- [ÉNONCÉ 1] Filtrez la liste ci-dessous en recopiant chaque ligne qui contient la chaîne « center ».

- [DOCUMENT]
::::

Pourquoi vous ne devez plus avoir honte de demander de l’aide au travail
29 sept. 2022
6min
Journalist & Content Manager
« N’hésite pas à me solliciter si tu as besoin d’aide. » Cette phrase, nous l’avons maintes fois entendue au boulot. Sauf que, combien sommes-nous à ne pas oser “déranger” notre collègue ou n+1, de peur de le surcharger de travail, de passer pour le boulet de service, ou tout simplement d’essuyer un refus ? Pourtant, plusieurs études suggèrent que nous avons tendance à sous-estimer la propension des autres à vouloir nous aider. Ce serait dommage de s’en priver… Alors, quand et comment (bien) demander de l’aide dans un cadre professionnel ?
C’est un dilemme bien connu : dois-je demander de l’aide pour ne pas prendre beaucoup de retard dans mon travail ? Ou dois-je coûte que coûte faire preuve d’autonomie en me débrouillant tout seul ? En réalité, si nous hésitons tant à solliciter de l’aide, c’est en premier lieu car nous avons peur d’essuyer un refus, mais également d’encombrer l’agenda des autres, surtout à l’heure où chacun est obsédé par la gestion de sa “bande passante”. Les entreprises ont également de plus en plus tendance à privilégier les profils proactifs et autonomes, sans oublier que le travail à distance ne favorise clairement pas la transmission des connaissances. Si bien que demander de l’aide peut entraîner chez certains la peur d’être jugés, ou encore celle d’afficher leurs faiblesses et lacunes. Et, durant certaines périodes de la vie professionnelle - comme l’arrivée dans un nouveau job -, cela ne semble pas bienvenu.
Pourtant, plusieurs études suggèrent que les gens sont naturellement enclins à apporter leur aide. C’est notamment le cas de ces travaux publiés dans Psychological Science qui démontrent que les gens sous-estiment largement la bonne volonté, et même le plaisir que les autres prennent à aider autrui. « Nous nous sentons bien lorsque nous faisons une différence positive dans la vie des autres (…) Cela nous permet de nous sentir mieux », explique le Dr Zhao, l’un des responsables de l’étude. Alors, ne privons pas les autres de ce plaisir !

::::

- [DONNÉES FOURNIES]
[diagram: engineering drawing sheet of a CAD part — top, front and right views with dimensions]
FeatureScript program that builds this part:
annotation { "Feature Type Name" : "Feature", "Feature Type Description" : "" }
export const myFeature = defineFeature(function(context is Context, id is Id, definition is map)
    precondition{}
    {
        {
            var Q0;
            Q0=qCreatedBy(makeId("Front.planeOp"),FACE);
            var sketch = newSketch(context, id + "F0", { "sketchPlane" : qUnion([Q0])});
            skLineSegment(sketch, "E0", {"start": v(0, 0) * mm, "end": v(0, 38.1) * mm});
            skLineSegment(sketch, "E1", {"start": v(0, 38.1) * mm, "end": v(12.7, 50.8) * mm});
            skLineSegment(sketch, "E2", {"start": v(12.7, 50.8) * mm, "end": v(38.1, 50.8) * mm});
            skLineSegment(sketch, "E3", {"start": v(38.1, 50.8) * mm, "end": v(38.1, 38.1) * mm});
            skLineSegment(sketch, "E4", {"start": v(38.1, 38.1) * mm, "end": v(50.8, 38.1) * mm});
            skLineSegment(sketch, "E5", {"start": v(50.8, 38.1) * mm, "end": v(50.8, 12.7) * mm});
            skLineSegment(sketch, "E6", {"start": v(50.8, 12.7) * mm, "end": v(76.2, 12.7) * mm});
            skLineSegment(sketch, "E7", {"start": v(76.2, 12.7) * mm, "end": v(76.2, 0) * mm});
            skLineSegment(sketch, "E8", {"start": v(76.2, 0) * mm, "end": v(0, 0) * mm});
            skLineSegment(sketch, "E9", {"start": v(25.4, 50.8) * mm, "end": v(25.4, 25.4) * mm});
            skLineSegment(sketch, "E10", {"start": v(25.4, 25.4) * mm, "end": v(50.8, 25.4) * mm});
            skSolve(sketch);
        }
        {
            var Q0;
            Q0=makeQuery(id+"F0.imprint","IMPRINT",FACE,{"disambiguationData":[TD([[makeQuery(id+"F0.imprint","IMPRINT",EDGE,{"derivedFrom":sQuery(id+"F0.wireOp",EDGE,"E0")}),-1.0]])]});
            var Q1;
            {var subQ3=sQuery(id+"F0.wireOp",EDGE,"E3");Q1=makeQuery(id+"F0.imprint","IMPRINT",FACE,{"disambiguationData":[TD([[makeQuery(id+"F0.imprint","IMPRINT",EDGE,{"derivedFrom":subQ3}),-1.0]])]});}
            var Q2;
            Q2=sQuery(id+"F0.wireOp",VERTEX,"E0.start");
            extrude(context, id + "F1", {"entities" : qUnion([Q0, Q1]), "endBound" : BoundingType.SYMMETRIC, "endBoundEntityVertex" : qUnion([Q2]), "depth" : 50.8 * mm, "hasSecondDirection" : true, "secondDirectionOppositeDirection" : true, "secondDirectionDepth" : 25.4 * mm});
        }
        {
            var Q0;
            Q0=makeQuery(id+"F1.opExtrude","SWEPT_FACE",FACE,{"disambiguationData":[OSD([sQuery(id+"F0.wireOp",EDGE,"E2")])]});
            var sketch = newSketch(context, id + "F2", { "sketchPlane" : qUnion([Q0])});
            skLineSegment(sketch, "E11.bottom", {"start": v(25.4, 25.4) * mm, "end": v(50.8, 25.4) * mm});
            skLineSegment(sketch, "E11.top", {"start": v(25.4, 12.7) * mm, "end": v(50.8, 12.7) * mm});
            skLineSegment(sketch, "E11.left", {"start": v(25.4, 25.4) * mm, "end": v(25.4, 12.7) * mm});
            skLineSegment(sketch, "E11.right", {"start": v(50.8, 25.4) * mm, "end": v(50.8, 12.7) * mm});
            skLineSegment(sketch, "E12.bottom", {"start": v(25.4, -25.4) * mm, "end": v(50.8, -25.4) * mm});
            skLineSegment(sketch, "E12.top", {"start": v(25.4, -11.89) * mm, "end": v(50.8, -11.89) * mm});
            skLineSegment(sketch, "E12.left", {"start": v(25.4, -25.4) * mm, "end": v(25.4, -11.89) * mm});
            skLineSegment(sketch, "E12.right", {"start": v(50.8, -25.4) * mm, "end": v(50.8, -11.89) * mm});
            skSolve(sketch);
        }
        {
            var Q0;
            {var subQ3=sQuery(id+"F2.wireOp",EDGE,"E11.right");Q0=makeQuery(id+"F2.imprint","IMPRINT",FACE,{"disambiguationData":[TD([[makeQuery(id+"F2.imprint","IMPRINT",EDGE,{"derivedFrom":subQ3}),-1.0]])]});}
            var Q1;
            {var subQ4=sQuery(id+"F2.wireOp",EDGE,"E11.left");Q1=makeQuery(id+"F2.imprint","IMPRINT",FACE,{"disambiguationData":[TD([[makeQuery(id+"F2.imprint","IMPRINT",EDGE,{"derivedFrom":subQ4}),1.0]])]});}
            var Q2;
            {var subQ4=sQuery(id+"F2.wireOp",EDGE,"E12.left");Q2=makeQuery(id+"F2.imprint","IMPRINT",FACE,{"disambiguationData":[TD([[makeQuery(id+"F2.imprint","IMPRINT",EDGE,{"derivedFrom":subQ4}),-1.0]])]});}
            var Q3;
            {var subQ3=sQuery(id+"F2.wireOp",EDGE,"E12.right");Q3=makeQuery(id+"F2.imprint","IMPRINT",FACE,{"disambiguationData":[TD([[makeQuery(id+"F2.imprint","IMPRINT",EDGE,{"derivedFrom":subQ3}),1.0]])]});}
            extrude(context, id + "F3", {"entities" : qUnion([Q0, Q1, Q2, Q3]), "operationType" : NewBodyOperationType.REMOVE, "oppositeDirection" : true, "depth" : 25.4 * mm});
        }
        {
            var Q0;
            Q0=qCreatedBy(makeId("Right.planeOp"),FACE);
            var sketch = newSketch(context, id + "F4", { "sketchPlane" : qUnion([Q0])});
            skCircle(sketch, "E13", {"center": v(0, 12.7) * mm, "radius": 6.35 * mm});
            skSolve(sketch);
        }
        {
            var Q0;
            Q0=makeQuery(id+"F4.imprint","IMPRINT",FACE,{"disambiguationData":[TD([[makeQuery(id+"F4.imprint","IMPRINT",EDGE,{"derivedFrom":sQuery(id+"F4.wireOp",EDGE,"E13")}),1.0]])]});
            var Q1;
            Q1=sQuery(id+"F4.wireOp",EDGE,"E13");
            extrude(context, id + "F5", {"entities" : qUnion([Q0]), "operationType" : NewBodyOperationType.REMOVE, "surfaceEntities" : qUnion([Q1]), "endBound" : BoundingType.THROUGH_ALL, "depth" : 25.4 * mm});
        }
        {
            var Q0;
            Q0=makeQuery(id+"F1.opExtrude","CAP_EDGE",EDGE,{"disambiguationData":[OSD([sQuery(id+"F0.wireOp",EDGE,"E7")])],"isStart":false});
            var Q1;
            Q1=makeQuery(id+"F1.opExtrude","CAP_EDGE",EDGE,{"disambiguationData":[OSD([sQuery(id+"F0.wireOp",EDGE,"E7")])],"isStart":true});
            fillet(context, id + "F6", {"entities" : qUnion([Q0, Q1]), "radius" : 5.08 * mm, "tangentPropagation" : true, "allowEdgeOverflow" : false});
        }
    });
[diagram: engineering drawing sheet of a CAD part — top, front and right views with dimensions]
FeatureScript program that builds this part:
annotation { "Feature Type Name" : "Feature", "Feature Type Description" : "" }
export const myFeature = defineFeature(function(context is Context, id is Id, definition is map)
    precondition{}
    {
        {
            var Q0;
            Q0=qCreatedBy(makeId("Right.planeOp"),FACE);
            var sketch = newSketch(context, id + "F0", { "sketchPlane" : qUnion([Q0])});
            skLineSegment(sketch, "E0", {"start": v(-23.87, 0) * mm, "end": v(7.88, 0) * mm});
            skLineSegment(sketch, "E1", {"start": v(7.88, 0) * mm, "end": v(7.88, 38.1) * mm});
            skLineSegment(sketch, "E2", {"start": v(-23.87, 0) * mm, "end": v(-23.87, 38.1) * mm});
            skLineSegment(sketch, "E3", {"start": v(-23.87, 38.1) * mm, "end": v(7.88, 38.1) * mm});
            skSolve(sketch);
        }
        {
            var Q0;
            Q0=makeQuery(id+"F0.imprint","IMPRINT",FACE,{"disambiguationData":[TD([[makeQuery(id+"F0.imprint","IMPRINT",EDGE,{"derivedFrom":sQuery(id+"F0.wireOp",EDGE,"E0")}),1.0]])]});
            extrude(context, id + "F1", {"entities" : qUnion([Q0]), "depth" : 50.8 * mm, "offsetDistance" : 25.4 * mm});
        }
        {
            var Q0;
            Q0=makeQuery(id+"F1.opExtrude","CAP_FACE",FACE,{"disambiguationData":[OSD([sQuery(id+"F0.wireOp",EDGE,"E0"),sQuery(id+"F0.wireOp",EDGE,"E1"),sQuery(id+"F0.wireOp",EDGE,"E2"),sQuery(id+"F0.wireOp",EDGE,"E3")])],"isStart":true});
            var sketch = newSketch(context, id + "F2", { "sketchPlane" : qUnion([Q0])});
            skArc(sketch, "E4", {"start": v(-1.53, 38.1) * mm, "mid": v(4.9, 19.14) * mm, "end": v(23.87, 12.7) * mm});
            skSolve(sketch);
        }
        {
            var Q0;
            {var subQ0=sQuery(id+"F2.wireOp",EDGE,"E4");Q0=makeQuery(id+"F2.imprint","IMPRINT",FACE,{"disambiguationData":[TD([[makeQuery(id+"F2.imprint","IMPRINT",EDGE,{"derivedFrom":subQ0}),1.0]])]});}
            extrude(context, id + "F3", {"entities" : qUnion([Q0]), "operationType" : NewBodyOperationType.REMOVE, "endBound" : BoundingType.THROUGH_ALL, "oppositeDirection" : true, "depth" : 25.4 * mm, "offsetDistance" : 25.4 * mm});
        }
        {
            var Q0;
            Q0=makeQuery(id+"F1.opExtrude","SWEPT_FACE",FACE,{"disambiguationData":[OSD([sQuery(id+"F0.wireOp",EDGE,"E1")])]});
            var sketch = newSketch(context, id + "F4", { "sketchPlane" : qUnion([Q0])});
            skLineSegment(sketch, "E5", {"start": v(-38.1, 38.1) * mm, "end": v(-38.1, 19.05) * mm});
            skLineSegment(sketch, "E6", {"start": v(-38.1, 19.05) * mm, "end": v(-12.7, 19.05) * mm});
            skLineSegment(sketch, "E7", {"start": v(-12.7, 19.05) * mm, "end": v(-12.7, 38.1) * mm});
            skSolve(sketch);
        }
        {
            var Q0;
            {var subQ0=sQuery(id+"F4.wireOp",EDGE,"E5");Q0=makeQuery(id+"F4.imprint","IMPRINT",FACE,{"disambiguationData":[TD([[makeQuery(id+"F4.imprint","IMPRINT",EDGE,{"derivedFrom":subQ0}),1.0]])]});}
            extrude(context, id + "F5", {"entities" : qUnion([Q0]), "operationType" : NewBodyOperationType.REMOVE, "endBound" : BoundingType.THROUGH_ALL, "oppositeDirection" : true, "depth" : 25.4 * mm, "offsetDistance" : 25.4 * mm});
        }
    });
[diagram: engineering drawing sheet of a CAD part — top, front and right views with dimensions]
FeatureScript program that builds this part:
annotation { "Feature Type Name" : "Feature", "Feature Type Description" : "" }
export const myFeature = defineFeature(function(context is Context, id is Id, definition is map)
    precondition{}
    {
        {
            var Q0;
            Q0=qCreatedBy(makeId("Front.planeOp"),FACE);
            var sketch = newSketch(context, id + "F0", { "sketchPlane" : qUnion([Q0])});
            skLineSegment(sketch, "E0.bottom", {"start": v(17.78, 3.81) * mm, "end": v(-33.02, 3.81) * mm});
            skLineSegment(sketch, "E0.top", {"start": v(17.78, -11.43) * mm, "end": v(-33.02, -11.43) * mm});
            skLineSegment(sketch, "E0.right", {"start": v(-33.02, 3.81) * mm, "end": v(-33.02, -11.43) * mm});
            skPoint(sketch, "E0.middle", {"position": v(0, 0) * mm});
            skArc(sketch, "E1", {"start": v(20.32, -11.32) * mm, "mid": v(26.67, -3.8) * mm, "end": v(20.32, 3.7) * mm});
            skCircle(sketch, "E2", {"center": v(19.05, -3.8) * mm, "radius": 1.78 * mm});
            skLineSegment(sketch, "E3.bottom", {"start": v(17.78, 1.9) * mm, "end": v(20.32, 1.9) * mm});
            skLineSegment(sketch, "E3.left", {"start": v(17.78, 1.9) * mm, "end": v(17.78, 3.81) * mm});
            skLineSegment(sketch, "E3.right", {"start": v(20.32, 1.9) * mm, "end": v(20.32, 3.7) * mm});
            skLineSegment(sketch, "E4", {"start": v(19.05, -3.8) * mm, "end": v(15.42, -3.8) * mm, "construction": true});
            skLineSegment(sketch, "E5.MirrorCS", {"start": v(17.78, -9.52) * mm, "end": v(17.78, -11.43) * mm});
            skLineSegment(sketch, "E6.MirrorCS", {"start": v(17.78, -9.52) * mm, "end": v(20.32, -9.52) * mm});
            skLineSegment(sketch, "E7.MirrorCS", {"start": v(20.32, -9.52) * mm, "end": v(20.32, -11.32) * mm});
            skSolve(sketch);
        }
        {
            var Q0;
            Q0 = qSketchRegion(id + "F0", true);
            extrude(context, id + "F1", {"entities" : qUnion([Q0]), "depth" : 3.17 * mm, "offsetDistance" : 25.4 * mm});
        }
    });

::::

- [ÉNONCÉ 2] Résumez en deux phrases, s'il vous plaît, l'article sur la demande d'aide au travail.

- [CORRIGÉ DÉTAILLÉ 1]
            skCircle(sketch, "E13", {"center": v(0, 12.7) * mm, "radius": 6.35 * mm});
            skCircle(sketch, "E2", {"center": v(19.05, -3.8) * mm, "radius": 1.78 * mm});

- [CORRIGÉ DÉTAILLÉ 2] Beaucoup hésitent à solliciter de l'aide au travail, par peur d'essuyer un refus, d'encombrer l'agenda des autres ou d'être jugés, d'autant que les entreprises privilégient les profils autonomes et que le travail à distance ne favorise pas la transmission des connaissances. Pourtant, plusieurs études, dont des travaux publiés dans Psychological Science, suggèrent que nous sous-estimons largement la bonne volonté des autres et le plaisir qu'ils prennent à aider autrui.